REAL ESTATE - Commercial Appeal

New commercial property indexes are encouraging investment in the sector.

INVESTING IN COMMERCIAL property can be a long and complex affair. Buyers have to go through the process of identifying properties, negotiating with sellers and arranging financing, all of which can take months. That’s changing now, as a host of new indexes are set to make gaining or reducing exposure to commercial real estate far simpler for institutional investors.

Several of these benchmarks give investors opportunities to make bets, using derivatives, on specific portions of the commercial real estate universe. Radar Logic, a firm that publishes an index of residential real estate prices, is planning to introduce a similar benchmark tracking daily commercial property prices for 25 U.S. metropolitan areas. In May lodging analytics firm HQuant launched the HQuant lodging index, allowing investors for the first time to take long and short positions on the hotel sector. And in September, Moody’s Investors Service and REAL Brokerage, a division of Real Estate Analytics, introduced the Moody’s/REAL commercial property prices indexes, which track prices of specific properties over a number of years.

Derivatives based on these indexes can compress the lengthy process of buying and selling commercial properties into synthetic transactions that take a week or less to close.

“An investor can wake up and decide that he wants to reduce his exposure to the Washington, D.C., office market, and instead of liquidating his assets, he can short the Washington office index through a swap,” says Neal Elkin, president of REAL Brokerage.

The 29 Moody’s/REAL indexes are divided by metropolitan area, published monthly and calculated using repeat sales data on individual properties. There’s also a monthly aggregate index for all property types and quarterly indexes tracking office, retail, industrial and multifamily properties. REAL Brokerage serves as an intermediary, matching buyers and sellers of derivatives based on the indexes.

Investors in commercial-real-estate debt are also benefiting from advances in financial engineering. One big innovation is the CMBX index, the first benchmark of commercial mortgage-backed securities, launched last year by Markit Group. The index lets sophisticated investors make nuanced bets on the debt backing commercial properties. A CMBS investor who believes that bonds issued in a certain year are more likely to default because of risky underwriting, for example, can home in on these securities by trading credit default swaps on parts of the CMBX.

“Investors can express different credit opinions on bonds or companies, including an opinion that things are potentially going to be worse,” says Spencer Haber, founder of commercial-real-estate investment manager H/2 Capital Partners. “In the old model you could buy or sell a bond. Those were your two choices.”

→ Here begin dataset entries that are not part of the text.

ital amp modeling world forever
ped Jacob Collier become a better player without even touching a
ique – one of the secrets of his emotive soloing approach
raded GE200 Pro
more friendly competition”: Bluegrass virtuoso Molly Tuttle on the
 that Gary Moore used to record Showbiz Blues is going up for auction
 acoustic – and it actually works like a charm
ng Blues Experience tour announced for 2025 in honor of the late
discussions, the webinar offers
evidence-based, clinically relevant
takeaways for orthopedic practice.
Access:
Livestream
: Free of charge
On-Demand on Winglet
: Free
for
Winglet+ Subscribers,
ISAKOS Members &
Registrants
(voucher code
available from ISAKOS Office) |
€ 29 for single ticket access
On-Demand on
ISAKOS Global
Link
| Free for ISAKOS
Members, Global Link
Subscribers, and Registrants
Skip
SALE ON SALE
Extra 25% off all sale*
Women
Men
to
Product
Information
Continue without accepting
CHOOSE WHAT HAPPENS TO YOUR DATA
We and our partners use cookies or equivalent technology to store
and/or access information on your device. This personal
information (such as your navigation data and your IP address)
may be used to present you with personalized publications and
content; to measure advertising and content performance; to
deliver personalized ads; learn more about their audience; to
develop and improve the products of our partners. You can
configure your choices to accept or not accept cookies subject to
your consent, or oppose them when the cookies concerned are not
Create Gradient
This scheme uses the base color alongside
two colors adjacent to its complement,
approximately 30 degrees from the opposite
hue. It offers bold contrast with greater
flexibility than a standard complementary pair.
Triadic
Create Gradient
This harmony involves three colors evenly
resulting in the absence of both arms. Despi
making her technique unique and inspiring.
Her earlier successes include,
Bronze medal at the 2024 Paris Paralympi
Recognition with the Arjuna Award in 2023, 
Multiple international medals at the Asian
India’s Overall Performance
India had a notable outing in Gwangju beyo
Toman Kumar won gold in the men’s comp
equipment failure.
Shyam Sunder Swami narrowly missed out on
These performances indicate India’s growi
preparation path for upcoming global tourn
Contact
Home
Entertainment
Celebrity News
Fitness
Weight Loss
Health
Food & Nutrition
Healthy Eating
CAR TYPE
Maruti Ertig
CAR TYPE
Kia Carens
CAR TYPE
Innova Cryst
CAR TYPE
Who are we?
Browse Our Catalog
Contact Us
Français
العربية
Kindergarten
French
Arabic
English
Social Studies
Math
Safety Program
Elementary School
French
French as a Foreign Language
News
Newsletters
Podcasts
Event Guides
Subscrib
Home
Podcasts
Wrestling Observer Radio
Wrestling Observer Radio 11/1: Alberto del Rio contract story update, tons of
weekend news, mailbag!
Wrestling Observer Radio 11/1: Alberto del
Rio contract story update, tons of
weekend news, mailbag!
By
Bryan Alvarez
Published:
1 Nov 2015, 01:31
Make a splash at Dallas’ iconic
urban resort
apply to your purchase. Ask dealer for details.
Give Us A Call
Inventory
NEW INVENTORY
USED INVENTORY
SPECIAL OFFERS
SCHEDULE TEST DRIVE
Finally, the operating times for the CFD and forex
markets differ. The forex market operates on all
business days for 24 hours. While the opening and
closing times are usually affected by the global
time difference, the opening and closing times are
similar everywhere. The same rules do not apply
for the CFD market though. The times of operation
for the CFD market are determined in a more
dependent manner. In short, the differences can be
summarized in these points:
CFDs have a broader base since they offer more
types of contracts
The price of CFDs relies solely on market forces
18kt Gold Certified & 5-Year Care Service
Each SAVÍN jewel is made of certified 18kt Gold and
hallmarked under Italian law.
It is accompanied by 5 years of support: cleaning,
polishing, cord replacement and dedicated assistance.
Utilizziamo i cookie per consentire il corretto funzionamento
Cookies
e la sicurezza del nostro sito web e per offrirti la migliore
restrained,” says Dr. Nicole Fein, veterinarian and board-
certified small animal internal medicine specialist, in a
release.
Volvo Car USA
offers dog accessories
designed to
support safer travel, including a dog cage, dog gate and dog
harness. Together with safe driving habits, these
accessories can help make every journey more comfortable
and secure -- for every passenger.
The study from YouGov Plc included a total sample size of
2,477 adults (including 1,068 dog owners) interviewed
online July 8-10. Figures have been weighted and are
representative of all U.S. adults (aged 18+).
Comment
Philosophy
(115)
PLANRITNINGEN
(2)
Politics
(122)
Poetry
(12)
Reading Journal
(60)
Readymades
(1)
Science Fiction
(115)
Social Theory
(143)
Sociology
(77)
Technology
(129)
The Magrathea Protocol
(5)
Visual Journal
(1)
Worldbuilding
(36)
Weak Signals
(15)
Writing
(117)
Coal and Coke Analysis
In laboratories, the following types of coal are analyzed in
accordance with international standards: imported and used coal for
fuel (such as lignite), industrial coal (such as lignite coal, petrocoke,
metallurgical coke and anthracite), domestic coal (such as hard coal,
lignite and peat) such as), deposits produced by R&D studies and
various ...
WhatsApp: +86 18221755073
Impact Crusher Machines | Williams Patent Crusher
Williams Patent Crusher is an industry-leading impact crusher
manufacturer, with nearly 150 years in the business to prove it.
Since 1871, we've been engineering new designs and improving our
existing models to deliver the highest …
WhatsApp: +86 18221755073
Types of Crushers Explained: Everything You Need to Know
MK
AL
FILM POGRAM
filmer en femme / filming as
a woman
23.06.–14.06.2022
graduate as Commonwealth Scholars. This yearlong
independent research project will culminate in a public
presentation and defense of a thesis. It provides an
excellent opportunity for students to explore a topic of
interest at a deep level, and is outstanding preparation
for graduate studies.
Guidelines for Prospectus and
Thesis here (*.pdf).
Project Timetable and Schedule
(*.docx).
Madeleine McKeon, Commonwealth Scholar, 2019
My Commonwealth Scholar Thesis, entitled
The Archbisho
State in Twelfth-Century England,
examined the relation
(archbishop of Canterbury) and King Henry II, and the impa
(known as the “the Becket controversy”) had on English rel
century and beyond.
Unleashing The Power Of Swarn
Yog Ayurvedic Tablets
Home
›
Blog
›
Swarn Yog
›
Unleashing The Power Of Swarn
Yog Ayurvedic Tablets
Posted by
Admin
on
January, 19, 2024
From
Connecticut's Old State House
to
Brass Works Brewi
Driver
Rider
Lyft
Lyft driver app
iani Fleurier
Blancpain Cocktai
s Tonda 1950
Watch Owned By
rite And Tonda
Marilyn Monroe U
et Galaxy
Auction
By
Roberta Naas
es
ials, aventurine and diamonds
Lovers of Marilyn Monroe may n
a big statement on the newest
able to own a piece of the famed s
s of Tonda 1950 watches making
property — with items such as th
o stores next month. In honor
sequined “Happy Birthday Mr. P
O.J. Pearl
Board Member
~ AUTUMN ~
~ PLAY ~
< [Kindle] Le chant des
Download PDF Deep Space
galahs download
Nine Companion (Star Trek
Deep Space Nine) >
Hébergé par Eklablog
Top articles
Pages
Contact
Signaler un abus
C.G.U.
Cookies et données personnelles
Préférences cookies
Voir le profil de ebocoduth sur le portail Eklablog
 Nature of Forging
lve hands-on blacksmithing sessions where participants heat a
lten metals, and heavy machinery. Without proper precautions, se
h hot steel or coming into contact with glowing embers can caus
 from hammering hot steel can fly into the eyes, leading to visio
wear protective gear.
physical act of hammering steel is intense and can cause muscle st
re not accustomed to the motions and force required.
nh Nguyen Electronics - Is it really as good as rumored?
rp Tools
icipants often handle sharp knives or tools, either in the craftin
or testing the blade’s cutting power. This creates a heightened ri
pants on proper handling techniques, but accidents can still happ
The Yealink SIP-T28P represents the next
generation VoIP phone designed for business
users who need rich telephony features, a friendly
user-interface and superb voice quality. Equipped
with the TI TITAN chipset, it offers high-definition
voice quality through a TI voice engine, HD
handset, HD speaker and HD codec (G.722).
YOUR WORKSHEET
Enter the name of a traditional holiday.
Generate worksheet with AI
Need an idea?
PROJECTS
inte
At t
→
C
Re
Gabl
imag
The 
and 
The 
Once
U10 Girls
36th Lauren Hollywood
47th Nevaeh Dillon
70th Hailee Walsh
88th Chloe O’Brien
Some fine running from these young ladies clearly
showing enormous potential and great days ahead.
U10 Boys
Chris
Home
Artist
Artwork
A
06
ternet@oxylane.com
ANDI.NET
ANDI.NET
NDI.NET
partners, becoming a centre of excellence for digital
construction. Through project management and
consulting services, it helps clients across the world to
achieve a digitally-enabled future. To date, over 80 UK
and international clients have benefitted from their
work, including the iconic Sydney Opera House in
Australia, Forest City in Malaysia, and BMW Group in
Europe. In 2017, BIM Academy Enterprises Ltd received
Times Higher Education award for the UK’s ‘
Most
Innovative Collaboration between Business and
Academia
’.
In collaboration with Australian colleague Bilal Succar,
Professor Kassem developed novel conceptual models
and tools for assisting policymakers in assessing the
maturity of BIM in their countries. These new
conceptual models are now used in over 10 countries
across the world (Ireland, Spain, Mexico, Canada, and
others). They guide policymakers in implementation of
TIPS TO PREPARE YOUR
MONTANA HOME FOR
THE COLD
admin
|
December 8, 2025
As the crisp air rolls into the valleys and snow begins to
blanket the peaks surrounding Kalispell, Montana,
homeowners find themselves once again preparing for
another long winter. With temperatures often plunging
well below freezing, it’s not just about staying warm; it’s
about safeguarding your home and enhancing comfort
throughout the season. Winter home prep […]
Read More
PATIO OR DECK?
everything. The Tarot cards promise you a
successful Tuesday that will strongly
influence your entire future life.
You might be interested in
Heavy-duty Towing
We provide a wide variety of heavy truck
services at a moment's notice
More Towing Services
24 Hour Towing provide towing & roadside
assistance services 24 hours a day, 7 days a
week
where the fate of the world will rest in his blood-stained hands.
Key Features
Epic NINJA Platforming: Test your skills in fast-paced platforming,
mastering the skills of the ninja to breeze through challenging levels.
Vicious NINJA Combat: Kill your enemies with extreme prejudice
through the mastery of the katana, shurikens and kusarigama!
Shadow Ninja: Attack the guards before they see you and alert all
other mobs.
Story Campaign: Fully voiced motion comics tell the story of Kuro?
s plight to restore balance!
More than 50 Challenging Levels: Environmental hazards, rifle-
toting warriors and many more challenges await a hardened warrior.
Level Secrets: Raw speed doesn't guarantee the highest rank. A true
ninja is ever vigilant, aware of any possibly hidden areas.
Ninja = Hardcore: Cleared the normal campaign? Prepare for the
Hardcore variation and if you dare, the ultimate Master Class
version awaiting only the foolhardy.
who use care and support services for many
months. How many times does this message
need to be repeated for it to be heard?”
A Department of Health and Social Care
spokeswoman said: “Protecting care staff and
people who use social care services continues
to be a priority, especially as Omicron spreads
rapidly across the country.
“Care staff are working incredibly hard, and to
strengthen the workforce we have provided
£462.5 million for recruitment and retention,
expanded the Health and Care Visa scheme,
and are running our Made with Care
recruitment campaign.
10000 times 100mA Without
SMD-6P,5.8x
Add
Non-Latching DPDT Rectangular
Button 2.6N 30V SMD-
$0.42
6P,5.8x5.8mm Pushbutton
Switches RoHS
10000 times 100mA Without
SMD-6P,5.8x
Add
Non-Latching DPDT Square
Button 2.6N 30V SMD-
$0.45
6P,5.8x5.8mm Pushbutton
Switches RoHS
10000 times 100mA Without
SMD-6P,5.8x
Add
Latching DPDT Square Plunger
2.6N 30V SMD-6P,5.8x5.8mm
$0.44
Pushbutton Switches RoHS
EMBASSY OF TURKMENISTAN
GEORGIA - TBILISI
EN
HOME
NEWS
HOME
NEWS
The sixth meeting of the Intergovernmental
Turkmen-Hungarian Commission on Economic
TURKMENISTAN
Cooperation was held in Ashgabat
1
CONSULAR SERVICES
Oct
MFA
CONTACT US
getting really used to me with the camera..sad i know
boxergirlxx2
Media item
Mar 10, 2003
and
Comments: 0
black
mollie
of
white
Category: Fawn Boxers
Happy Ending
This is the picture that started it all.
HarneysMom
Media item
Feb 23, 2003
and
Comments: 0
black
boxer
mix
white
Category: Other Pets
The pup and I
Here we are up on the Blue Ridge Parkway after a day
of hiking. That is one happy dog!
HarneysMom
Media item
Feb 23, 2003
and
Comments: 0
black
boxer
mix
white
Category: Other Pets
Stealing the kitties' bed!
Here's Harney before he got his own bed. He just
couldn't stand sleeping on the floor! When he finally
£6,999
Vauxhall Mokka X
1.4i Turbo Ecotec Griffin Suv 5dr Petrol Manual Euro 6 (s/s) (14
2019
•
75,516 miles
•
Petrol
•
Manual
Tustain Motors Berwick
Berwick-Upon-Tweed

The development of these indexes caps nearly two decades of progress toward greater liquidity and flexibility for commercial-real-estate investors. Real estate syndication partnerships and real estate investment trusts have long pooled interests in properties to spread risk. Indexes focusing on specific regions and property types offer investors even more options for customized, sophisticated plays. And securitization for many years has contributed to far-more-liquid markets for commercial-real-estate debt. The emergence of a derivatives market is the next logical step. It’s also a sign that the sector is now a mainstream asset class.

“As the debt and equity markets for commercial real estate went from being fairly opaque private markets to being more transparent public markets, the amount of information around risk and pricing grew,” explains Haber. “Real estate debt and equity went from a nontraded asset class to a market where you could turn on a trading screen and get some form of proxy for where real estate debt and equity could be priced.”

Derivatives markets should boost overall investor participation in commercial real estate. But even though the process of gaining and reducing exposure to commercial properties is becoming more streamlined, the developers of indexes and derivatives based on them still need to familiarize investors with the intricacies of these markets. Many investment managers who want to plunge into commercial real estate will first need to learn about the process of using derivatives, then make changes to fund prospectuses and inform their clients about what’s being done.

“While there is enormous pent-up demand,” says Elkin, “the challenge is that we need to educate our clients about how this works.”